→ The task
Reproduce the lines of the items below word for word, beginning with the first line and continuing through the line that contains "antiguo, para que".

Records drawn from a dataset:
----------------------------------------

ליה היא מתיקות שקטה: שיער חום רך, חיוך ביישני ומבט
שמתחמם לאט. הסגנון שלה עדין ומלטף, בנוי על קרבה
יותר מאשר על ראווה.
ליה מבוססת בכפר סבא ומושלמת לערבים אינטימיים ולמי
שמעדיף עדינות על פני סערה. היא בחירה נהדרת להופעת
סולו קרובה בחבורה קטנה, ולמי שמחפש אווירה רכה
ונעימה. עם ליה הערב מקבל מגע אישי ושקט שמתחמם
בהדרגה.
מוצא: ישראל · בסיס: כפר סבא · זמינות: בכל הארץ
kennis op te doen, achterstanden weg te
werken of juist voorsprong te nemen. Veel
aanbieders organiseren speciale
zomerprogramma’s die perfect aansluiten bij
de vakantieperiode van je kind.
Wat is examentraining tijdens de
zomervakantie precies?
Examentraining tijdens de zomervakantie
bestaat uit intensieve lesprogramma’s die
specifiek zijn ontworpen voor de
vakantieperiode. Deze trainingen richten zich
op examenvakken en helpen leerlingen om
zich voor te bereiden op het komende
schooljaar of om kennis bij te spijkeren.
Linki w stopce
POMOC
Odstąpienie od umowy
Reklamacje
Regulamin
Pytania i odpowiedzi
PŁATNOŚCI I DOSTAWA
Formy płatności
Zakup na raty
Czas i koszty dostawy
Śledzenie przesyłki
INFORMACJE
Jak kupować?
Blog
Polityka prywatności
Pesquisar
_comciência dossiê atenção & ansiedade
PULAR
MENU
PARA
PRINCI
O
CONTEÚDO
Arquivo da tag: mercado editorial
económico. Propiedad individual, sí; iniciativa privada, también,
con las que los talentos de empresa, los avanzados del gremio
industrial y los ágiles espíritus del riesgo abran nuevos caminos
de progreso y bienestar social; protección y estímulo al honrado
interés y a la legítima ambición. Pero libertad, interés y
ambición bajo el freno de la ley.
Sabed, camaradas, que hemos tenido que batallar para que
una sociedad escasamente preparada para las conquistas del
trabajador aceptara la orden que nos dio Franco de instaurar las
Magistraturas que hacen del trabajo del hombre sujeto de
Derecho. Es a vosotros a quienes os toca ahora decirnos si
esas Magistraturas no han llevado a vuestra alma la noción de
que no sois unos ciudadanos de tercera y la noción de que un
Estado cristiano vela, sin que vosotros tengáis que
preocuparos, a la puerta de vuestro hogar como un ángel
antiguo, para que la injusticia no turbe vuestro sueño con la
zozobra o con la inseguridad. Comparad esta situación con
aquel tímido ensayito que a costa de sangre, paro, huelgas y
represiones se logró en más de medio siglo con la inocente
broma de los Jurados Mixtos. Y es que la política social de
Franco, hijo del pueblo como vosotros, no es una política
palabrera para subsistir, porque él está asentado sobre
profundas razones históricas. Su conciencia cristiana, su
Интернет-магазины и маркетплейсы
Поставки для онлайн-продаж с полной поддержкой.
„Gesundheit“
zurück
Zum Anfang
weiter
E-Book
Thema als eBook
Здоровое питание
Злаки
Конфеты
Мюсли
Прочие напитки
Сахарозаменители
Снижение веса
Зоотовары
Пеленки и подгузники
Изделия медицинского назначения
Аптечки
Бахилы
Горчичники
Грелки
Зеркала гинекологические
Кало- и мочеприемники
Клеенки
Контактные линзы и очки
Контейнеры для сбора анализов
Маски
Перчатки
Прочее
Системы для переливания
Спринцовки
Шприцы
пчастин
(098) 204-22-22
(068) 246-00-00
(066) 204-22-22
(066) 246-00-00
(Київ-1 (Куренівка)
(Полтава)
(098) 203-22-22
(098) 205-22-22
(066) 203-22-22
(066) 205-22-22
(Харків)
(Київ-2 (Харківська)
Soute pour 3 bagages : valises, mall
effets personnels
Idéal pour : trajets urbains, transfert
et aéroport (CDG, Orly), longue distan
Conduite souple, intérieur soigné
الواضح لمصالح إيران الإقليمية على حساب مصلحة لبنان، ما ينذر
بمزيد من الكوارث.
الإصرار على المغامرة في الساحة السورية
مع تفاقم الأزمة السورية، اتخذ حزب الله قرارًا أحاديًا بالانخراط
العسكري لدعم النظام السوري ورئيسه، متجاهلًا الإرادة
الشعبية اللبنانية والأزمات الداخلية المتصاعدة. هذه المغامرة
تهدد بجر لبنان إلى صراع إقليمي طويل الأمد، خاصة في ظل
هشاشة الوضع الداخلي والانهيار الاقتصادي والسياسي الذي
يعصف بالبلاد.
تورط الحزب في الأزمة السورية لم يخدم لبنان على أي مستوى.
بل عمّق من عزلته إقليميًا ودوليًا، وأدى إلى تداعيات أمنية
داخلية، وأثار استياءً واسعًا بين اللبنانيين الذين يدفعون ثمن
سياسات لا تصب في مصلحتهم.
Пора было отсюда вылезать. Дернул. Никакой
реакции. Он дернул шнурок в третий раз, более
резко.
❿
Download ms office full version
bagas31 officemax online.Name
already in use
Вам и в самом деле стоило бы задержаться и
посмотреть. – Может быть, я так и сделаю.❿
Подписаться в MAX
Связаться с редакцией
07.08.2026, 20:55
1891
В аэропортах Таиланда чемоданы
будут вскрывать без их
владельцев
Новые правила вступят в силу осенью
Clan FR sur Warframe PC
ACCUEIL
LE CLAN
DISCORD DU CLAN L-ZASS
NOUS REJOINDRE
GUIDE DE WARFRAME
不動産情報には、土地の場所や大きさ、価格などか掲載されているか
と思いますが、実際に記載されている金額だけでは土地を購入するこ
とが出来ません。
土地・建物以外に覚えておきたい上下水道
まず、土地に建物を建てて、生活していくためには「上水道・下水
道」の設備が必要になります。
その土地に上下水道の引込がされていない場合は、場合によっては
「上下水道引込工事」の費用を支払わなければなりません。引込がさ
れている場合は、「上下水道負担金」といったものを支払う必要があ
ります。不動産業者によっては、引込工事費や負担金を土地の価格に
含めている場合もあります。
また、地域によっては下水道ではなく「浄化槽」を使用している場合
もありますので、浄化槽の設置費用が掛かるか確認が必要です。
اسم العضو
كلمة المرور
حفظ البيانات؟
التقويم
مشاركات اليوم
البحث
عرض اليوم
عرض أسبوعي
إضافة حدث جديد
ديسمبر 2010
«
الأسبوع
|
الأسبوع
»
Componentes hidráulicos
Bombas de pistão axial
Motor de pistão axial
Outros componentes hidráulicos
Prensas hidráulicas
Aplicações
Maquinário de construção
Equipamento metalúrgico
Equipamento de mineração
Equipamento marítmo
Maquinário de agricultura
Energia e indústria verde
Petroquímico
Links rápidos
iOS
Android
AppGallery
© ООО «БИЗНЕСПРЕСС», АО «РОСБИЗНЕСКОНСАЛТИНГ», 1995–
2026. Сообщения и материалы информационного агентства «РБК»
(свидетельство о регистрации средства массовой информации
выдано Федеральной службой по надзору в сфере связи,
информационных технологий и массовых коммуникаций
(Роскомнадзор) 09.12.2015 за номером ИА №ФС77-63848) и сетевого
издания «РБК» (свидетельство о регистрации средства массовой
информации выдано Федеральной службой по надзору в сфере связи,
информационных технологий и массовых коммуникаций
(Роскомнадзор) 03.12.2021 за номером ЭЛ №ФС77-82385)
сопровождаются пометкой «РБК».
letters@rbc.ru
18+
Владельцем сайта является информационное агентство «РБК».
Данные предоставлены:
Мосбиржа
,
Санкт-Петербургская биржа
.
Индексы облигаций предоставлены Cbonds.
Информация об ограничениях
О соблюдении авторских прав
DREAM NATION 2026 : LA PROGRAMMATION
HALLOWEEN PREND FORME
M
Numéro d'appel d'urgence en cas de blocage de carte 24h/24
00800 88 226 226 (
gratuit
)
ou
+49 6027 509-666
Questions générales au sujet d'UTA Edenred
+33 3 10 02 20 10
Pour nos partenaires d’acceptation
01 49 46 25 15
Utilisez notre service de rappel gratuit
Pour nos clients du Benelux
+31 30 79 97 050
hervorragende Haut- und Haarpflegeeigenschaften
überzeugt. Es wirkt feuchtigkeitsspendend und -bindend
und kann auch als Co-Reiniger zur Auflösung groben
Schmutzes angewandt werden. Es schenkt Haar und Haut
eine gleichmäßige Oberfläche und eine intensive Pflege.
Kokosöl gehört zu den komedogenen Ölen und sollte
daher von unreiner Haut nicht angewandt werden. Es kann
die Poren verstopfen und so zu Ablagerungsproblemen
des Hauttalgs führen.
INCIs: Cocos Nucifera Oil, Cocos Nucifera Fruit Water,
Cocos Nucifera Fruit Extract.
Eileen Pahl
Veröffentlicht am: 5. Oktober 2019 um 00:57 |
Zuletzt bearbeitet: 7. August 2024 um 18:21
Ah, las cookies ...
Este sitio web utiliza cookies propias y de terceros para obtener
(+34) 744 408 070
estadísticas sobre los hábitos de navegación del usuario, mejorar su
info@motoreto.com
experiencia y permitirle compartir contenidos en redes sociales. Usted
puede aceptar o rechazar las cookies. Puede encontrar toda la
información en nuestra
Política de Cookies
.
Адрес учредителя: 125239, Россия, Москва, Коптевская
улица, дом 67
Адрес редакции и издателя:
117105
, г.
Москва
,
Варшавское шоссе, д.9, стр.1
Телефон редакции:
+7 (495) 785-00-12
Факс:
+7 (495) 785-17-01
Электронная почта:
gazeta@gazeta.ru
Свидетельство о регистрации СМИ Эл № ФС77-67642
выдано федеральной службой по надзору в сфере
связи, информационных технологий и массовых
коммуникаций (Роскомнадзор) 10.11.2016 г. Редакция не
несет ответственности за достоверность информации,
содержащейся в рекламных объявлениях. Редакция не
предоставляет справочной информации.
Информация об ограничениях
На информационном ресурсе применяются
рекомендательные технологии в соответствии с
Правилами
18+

----------------------------------------

→ Written response
ליה היא מתיקות שקטה: שיער חום רך, חיוך ביישני ומבט
שמתחמם לאט. הסגנון שלה עדין ומלטף, בנוי על קרבה
יותר מאשר על ראווה.
ליה מבוססת בכפר סבא ומושלמת לערבים אינטימיים ולמי
שמעדיף עדינות על פני סערה. היא בחירה נהדרת להופעת
סולו קרובה בחבורה קטנה, ולמי שמחפש אווירה רכה
ונעימה. עם ליה הערב מקבל מגע אישי ושקט שמתחמם
בהדרגה.
מוצא: ישראל · בסיס: כפר סבא · זמינות: בכל הארץ
kennis op te doen, achterstanden weg te
werken of juist voorsprong te nemen. Veel
aanbieders organiseren speciale
zomerprogramma’s die perfect aansluiten bij
de vakantieperiode van je kind.
Wat is examentraining tijdens de
zomervakantie precies?
Examentraining tijdens de zomervakantie
bestaat uit intensieve lesprogramma’s die
specifiek zijn ontworpen voor de
vakantieperiode. Deze trainingen richten zich
op examenvakken en helpen leerlingen om
zich voor te bereiden op het komende
schooljaar of om kennis bij te spijkeren.
Linki w stopce
POMOC
Odstąpienie od umowy
Reklamacje
Regulamin
Pytania i odpowiedzi
PŁATNOŚCI I DOSTAWA
Formy płatności
Zakup na raty
Czas i koszty dostawy
Śledzenie przesyłki
INFORMACJE
Jak kupować?
Blog
Polityka prywatności
Pesquisar
_comciência dossiê atenção & ansiedade
PULAR
MENU
PARA
PRINCI
O
CONTEÚDO
Arquivo da tag: mercado editorial
económico. Propiedad individual, sí; iniciativa privada, también,
con las que los talentos de empresa, los avanzados del gremio
industrial y los ágiles espíritus del riesgo abran nuevos caminos
de progreso y bienestar social; protección y estímulo al honrado
interés y a la legítima ambición. Pero libertad, interés y
ambición bajo el freno de la ley.
Sabed, camaradas, que hemos tenido que batallar para que
una sociedad escasamente preparada para las conquistas del
trabajador aceptara la orden que nos dio Franco de instaurar las
Magistraturas que hacen del trabajo del hombre sujeto de
Derecho. Es a vosotros a quienes os toca ahora decirnos si
esas Magistraturas no han llevado a vuestra alma la noción de
que no sois unos ciudadanos de tercera y la noción de que un
Estado cristiano vela, sin que vosotros tengáis que
preocuparos, a la puerta de vuestro hogar como un ángel
antiguo, para que la injusticia no turbe vuestro sueño con la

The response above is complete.